Justin Tucker was short from 65 yards out in both directions during his pregame kicking routine on Sunday.
But the Baltimore Ravens kicker was just long enough as time expired in the game as he kicked an NFL record 66-yard field to give the Ravens a 19-17 victory over the host Detroit Lions.
Tucker's field goal barely made it. The kick hit off the crossbar and bounced high before falling through.
"I guess I found something to help that ball go as far as it needed to go," Tucker said afterward.
Tucker surpassed the 64-yard field goal Matt Prater made in 2013 when he kicked for the Denver Broncos. Prater's kick came against the Tennessee Titans.
Tucker's previous long was 61 yards. Coincidentally, that also happened against the Lions in Detroit.

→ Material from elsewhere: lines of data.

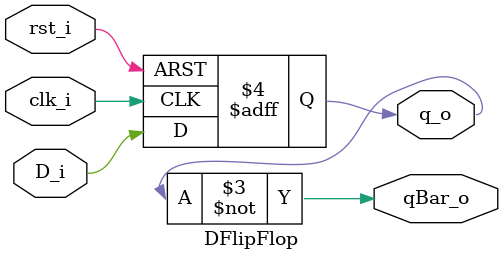
<source format=sv>
module DFlipFlop
	(input 	wire	clk_i
	,input	wire	rst_i 
	,input 	wire	D_i
	,output	reg	q_o
	,output wire	qBar_o
	);
	
	not n1 (qBar_o, q_o);
	
	always@(negedge rst_i or posedge clk_i) begin
		if (!rst_i) begin
			q_o = 1'b0;
		end else begin
			q_o = D_i;
		end
	end
endmodule	

</source>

On that occasion, it came with 38 seconds left to give the Ravens an 18-16 win on Monday Night Football.
So naturally, Ravens coach John Harbaugh figured a 66-yard boot was possible
"When it went off his foot, I thought it had a chance," Harbaugh said. "Justin Tucker, he's the best kicker in NFL history."

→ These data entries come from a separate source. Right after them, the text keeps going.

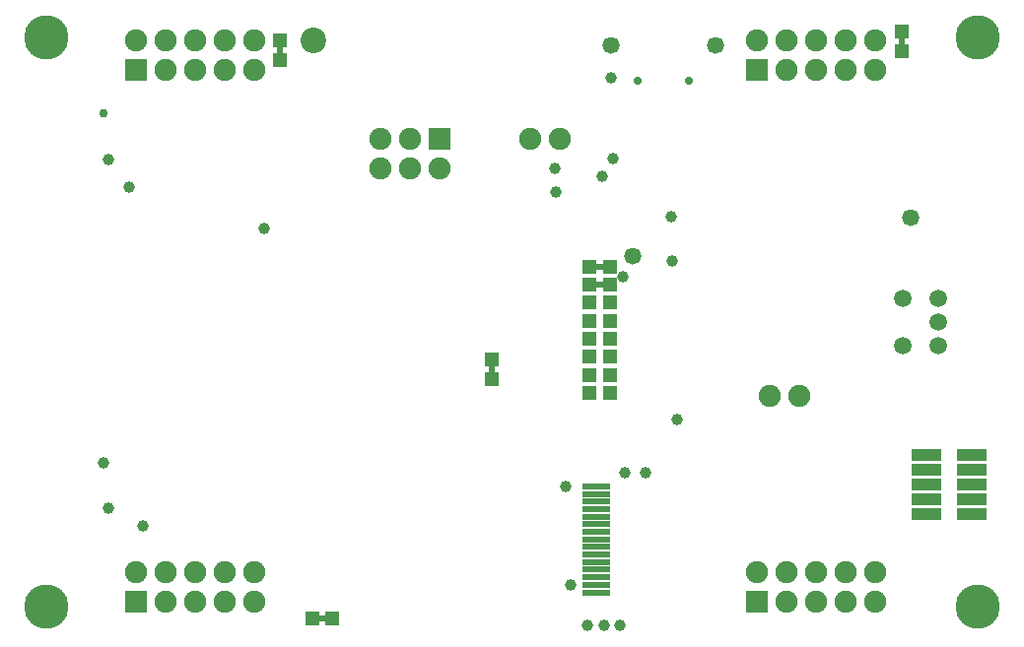
<source format=gbs>
%FSLAX43Y43*%
%MOMM*%
G71*
G01*
G75*
G04 Layer_Color=16711935*
%ADD10R,2.500X1.200*%
%ADD11R,0.800X0.650*%
%ADD12R,0.900X0.600*%
%ADD13R,1.350X1.500*%
%ADD14R,0.762X0.762*%
%ADD15R,0.700X0.700*%
%ADD16O,0.550X1.750*%
%ADD17O,1.750X0.550*%
%ADD18R,0.600X0.900*%
%ADD19R,0.650X0.800*%
%ADD20R,1.200X1.200*%
%ADD21R,1.000X2.250*%
%ADD22R,1.150X1.350*%
%ADD23R,2.000X2.500*%
%ADD24R,0.500X2.300*%
%ADD25R,1.500X3.280*%
%ADD26R,1.500X0.990*%
%ADD27R,0.950X1.750*%
%ADD28R,1.100X1.000*%
%ADD29R,1.100X0.600*%
%ADD30R,1.500X0.800*%
%ADD31R,1.300X0.600*%
%ADD32R,1.300X1.600*%
%ADD33O,0.300X1.700*%
%ADD34O,1.700X0.300*%
%ADD35R,0.800X1.000*%
%ADD36R,1.000X1.000*%
%ADD37R,0.950X1.000*%
%ADD38R,1.000X0.950*%
%ADD39O,0.700X0.250*%
%ADD40O,0.250X0.700*%
%ADD41R,1.400X3.000*%
%ADD42R,2.000X8.000*%
%ADD43C,0.175*%
%ADD44C,0.230*%
%ADD45C,0.150*%
%ADD46C,0.300*%
%ADD47C,0.200*%
%ADD48R,0.900X0.300*%
%ADD49R,1.700X1.700*%
%ADD50C,0.500*%
%ADD51C,1.700*%
%ADD52C,2.000*%
%ADD53C,3.600*%
%ADD54C,1.300*%
%ADD55C,0.550*%
%ADD56C,0.500*%
%ADD57C,1.600*%
%ADD58C,1.500*%
G04:AMPARAMS|DCode=59|XSize=2.524mm|YSize=2.524mm|CornerRadius=0mm|HoleSize=0mm|Usage=FLASHONLY|Rotation=0.000|XOffset=0mm|YOffset=0mm|HoleType=Round|Shape=Relief|Width=0.254mm|Gap=0.254mm|Entries=4|*
%AMTHD59*
7,0,0,2.524,2.016,0.254,45*
%
%ADD59THD59*%
%ADD60C,2.600*%
G04:AMPARAMS|DCode=61|XSize=4.624mm|YSize=4.624mm|CornerRadius=0mm|HoleSize=0mm|Usage=FLASHONLY|Rotation=0.000|XOffset=0mm|YOffset=0mm|HoleType=Round|Shape=Relief|Width=0.254mm|Gap=0.254mm|Entries=4|*
%AMTHD61*
7,0,0,4.624,4.116,0.254,45*
%
%ADD61THD61*%
G04:AMPARAMS|DCode=62|XSize=2.424mm|YSize=2.424mm|CornerRadius=0mm|HoleSize=0mm|Usage=FLASHONLY|Rotation=0.000|XOffset=0mm|YOffset=0mm|HoleType=Round|Shape=Relief|Width=0.254mm|Gap=0.254mm|Entries=4|*
%AMTHD62*
7,0,0,2.424,1.916,0.254,45*
%
%ADD62THD62*%
%ADD63C,0.850*%
%ADD64C,3.700*%
%ADD65R,2.400X0.800*%
%ADD66R,2.200X0.350*%
%ADD67C,1.270*%
%ADD68R,0.300X0.900*%
%ADD69C,0.800*%
%ADD70C,0.250*%
%ADD71C,0.254*%
%ADD72C,0.125*%
%ADD73C,0.640*%
%ADD74C,0.100*%
%ADD75R,1.750X1.750*%
%ADD76R,1.700X1.700*%
%ADD77R,0.900X0.510*%
%ADD78R,2.700X1.400*%
%ADD79R,1.000X0.850*%
%ADD80R,1.100X0.800*%
%ADD81R,1.550X1.700*%
%ADD82R,0.962X0.962*%
%ADD83R,0.900X0.900*%
%ADD84O,0.750X1.950*%
%ADD85O,1.950X0.750*%
%ADD86R,0.800X1.100*%
%ADD87R,0.850X1.000*%
%ADD88R,1.400X1.400*%
%ADD89R,1.200X2.450*%
%ADD90R,1.350X1.550*%
%ADD91R,2.200X2.700*%
%ADD92R,0.700X2.500*%
%ADD93R,1.700X3.480*%
%ADD94R,1.700X1.190*%
%ADD95R,1.150X1.950*%
%ADD96R,1.300X1.200*%
%ADD97R,1.300X0.800*%
%ADD98R,1.700X1.000*%
%ADD99R,1.500X0.800*%
%ADD100R,1.500X1.800*%
%ADD101O,0.500X1.900*%
%ADD102O,1.900X0.500*%
%ADD103R,1.000X1.200*%
%ADD104R,1.200X1.200*%
%ADD105R,1.150X1.200*%
%ADD106R,1.200X1.150*%
%ADD107O,0.900X0.450*%
%ADD108O,0.450X0.900*%
%ADD109R,1.600X3.200*%
%ADD110R,2.200X8.200*%
%ADD111R,1.900X1.900*%
%ADD112C,0.700*%
%ADD113C,1.900*%
%ADD114C,2.200*%
%ADD115C,3.800*%
%ADD116R,0.750X0.510*%
%ADD117R,0.800X0.510*%
%ADD118R,0.510X0.500*%
%ADD119R,0.510X0.825*%
%ADD120R,0.510X0.900*%
%ADD121R,2.600X1.000*%
%ADD122R,2.400X0.550*%
%ADD123C,1.470*%
%ADD124C,1.000*%
%ADD125C,0.750*%
D58*
X76075Y25000D02*
D03*
Y29000D02*
D03*
X79075D02*
D03*
Y25000D02*
D03*
Y27000D02*
D03*
D77*
X26200Y1495D02*
D03*
D105*
X22550Y51200D02*
D03*
Y49500D02*
D03*
X40742Y23784D02*
D03*
Y22084D02*
D03*
X76000Y50250D02*
D03*
Y51950D02*
D03*
D106*
X49175Y30200D02*
D03*
X50875D02*
D03*
X49175Y31750D02*
D03*
X50875D02*
D03*
X49175Y22450D02*
D03*
X50875D02*
D03*
X49175Y20900D02*
D03*
X50875D02*
D03*
X49175Y24000D02*
D03*
X50875D02*
D03*
X49175Y25550D02*
D03*
X50875D02*
D03*
X49175Y27100D02*
D03*
X50875D02*
D03*
X49175Y28650D02*
D03*
X50875D02*
D03*
X27050Y1500D02*
D03*
X25350D02*
D03*
D111*
X10160Y48660D02*
D03*
X63500D02*
D03*
X10160Y2940D02*
D03*
X63500D02*
D03*
X36240Y42700D02*
D03*
D112*
X57700Y47750D02*
D03*
X53300D02*
D03*
D113*
X46570Y42700D02*
D03*
X44030D02*
D03*
X20320Y48660D02*
D03*
Y51200D02*
D03*
X17780Y48660D02*
D03*
Y51200D02*
D03*
X15240Y48660D02*
D03*
Y51200D02*
D03*
X12700Y48660D02*
D03*
Y51200D02*
D03*
X10160D02*
D03*
X63500D02*
D03*
X66040D02*
D03*
Y48660D02*
D03*
X68580Y51200D02*
D03*
Y48660D02*
D03*
X71120Y51200D02*
D03*
Y48660D02*
D03*
X73660Y51200D02*
D03*
Y48660D02*
D03*
X10160Y5480D02*
D03*
X12700D02*
D03*
Y2940D02*
D03*
X15240Y5480D02*
D03*
Y2940D02*
D03*
X17780Y5480D02*
D03*
Y2940D02*
D03*
X20320Y5480D02*
D03*
Y2940D02*
D03*
X63500Y5480D02*
D03*
X66040D02*
D03*
Y2940D02*
D03*
X68580Y5480D02*
D03*
Y2940D02*
D03*
X71120Y5480D02*
D03*
Y2940D02*
D03*
X73660Y5480D02*
D03*
Y2940D02*
D03*
X67140Y20600D02*
D03*
X64600D02*
D03*
X31160Y42700D02*
D03*
Y40160D02*
D03*
X33700Y42700D02*
D03*
Y40160D02*
D03*
X36240D02*
D03*
D114*
X25400Y51200D02*
D03*
D115*
X2500Y2500D02*
D03*
Y51500D02*
D03*
X82500D02*
D03*
Y2500D02*
D03*
D116*
X50025Y30205D02*
D03*
D117*
Y31755D02*
D03*
D118*
X22555Y50350D02*
D03*
D119*
X40747Y22938D02*
D03*
D120*
X75995Y51100D02*
D03*
D121*
X78050Y14270D02*
D03*
Y13000D02*
D03*
Y11730D02*
D03*
X81950D02*
D03*
Y14270D02*
D03*
Y13000D02*
D03*
Y15540D02*
D03*
X78050D02*
D03*
Y10460D02*
D03*
X81950D02*
D03*
D122*
X49750Y12850D02*
D03*
Y12200D02*
D03*
Y11550D02*
D03*
Y10900D02*
D03*
Y10250D02*
D03*
Y9600D02*
D03*
Y8950D02*
D03*
Y8300D02*
D03*
Y7650D02*
D03*
Y7000D02*
D03*
Y6350D02*
D03*
Y5700D02*
D03*
Y5050D02*
D03*
Y4400D02*
D03*
Y3750D02*
D03*
D123*
X52900Y32700D02*
D03*
X76700Y36000D02*
D03*
X51000Y50750D02*
D03*
X59950D02*
D03*
D124*
X51772Y878D02*
D03*
X50375D02*
D03*
X48947D02*
D03*
X9600Y38575D02*
D03*
X10750Y9500D02*
D03*
X47550Y4400D02*
D03*
X52050Y30875D02*
D03*
X7850Y10950D02*
D03*
X7425Y14900D02*
D03*
X7850Y40950D02*
D03*
X51025Y47950D02*
D03*
X46136Y40200D02*
D03*
X50200Y39500D02*
D03*
X51200Y41050D02*
D03*
X46250Y38150D02*
D03*
X56200Y36025D02*
D03*
X56254Y32233D02*
D03*
X47125Y12850D02*
D03*
X52158Y14025D02*
D03*
X53934Y14050D02*
D03*
X21175Y35075D02*
D03*
X56650Y18625D02*
D03*
D125*
X7425Y44900D02*
D03*
M02*

</source>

Tucker, a four-time Pro Bowler, trotted out for the kick fully aware it would be a challenge.
"Whenever we're fortunate enough to have a game-winning field goal opportunity, especially a walk-off, I get more nervous after the fact thinking about what if that didn't go the way we wanted it to go," Tucker said. "I kicked it, tried to get a good picture. As soon as it left my foot, I knew it was going to have a chance but I was short from 65 in pregame both ways. For whatever reason, I couldn't get the ball to just go.
"Thankfully, we found an extra yard-and-a-half that I didn't have (about four) hours earlier."

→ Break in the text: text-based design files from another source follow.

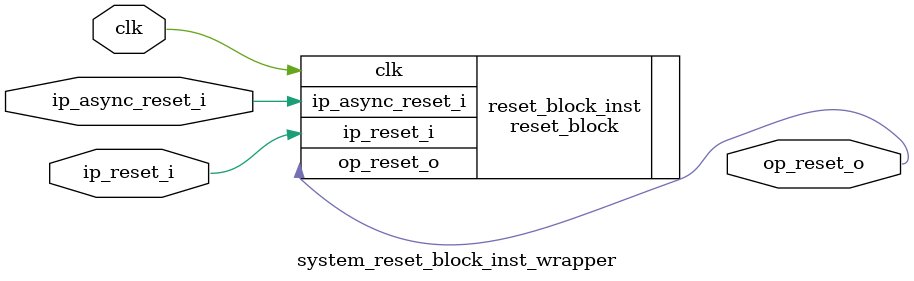
<source format=v>

module system_reset_block_inst_wrapper
  (
    clk,
    ip_async_reset_i,
    ip_reset_i,
    op_reset_o
  );
  input clk;
  input ip_async_reset_i;
  input ip_reset_i;
  output op_reset_o;

  reset_block
    #(
      .WIDTH ( 1000 )
    )
    reset_block_inst (
      .clk ( clk ),
      .ip_async_reset_i ( ip_async_reset_i ),
      .ip_reset_i ( ip_reset_i ),
      .op_reset_o ( op_reset_o )
    );

endmodule


</source>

The Lions feel Tucker should have never had an opportunity to attempt the field goal.
On the preceding play, television replays show that the play clock reached zero approximately two seconds before Ravens quarterback Lamar Jackson received the snap and threw an incomplete pass.
But no delay of game penalty was called. If there had been one, any field goal attempt would have been 71 yards.
Referee Scott Novak said in a pool report after the game that he hadn't reviewed the play and said that back judge Terrence Miles oversaw the play correctly.
"As far as our mechanics, the back judge is looking at the play clock and if it were to hit zero, he sees the zero, and he then looks to see if the ball is being snapped," Novak said. "If the ball is being snapped, we will let the play go. If it's not moving, it's delay of game."
That description didn't impress Lions coach Dan Campbell after his team fell to 0-3.
"There's nothing I can say to that, because it's the same thing," Campbell said. "Tomorrow you'll get an apology and it doesn't mean anything. That's life and that's the hand we were dealt."